I support their cause, but they will obviously report the information they like. Now here is from The American Cancer society:

"Smoking Marijuana May Increase Cancer Risk
Researchers Link Smoking Marijuana with Risk of Head and Neck Cancers
Article date: 2000/01/18
A study by researchers from the University of California at Los Angeles, M.D. Anderson Cancer Center, New York Eye and Ear Infirmary, and Arizona Cancer Center has linked smoking marijuana with an increased risk of head and neck cancers.

Their study, published in the December 1999 issue of the journal Cancer Epidemiology, Biomarkers & Prevention, is not the first to link marijuana to such cancers. Earlier research has shown marijuana cigarettes contain more tar and higher levels of certain cancer-causing chemicals than tobacco cigarettes. DNA mutations have been found in respiratory system cells of marijuana users and several case reports have found an unexpectedly high number of marijuana users among patients with cancers of the head and neck region, including the mouth, tongue, throat, and larynx."
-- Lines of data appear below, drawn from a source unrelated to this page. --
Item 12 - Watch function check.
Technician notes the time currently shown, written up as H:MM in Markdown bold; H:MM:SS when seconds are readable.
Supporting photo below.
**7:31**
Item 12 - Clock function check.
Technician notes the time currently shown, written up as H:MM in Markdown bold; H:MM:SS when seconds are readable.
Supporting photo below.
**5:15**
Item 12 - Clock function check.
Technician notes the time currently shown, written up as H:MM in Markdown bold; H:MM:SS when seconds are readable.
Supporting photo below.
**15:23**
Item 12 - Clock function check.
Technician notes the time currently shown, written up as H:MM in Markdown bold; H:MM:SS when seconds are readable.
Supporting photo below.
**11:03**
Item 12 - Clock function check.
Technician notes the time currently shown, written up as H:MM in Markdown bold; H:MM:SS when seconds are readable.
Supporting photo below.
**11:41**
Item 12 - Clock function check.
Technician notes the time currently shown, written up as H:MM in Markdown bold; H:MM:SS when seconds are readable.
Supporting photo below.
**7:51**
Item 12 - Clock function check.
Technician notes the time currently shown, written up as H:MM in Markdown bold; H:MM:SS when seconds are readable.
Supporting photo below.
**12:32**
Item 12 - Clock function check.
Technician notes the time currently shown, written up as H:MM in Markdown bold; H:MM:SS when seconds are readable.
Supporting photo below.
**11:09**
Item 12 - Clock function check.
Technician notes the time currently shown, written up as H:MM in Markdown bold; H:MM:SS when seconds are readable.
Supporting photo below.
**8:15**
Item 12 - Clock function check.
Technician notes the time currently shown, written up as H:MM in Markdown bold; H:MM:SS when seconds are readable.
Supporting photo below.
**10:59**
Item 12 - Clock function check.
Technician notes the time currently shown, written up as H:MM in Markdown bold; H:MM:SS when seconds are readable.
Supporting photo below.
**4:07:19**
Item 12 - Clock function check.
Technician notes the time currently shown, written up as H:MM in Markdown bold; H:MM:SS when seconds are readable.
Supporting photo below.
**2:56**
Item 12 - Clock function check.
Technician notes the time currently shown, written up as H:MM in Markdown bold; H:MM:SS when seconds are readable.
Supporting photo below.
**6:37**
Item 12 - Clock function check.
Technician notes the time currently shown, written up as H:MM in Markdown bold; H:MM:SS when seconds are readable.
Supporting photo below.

http://www.cancer.org/docroot/NWS/content/NWS_1_1x_Smoking_Marijuana_May_Increase_Cancer_Risk.asp

Of course you will find both sides of the issue showing their research is correct. And this follows my paragraph you claim is inaccurate.

Marijuana has been a round for a long time, but the major usage has only been around since the 60s really and before that, no real research was done on it. All you have to do is watch "Reefer Madness" to see what their research was like.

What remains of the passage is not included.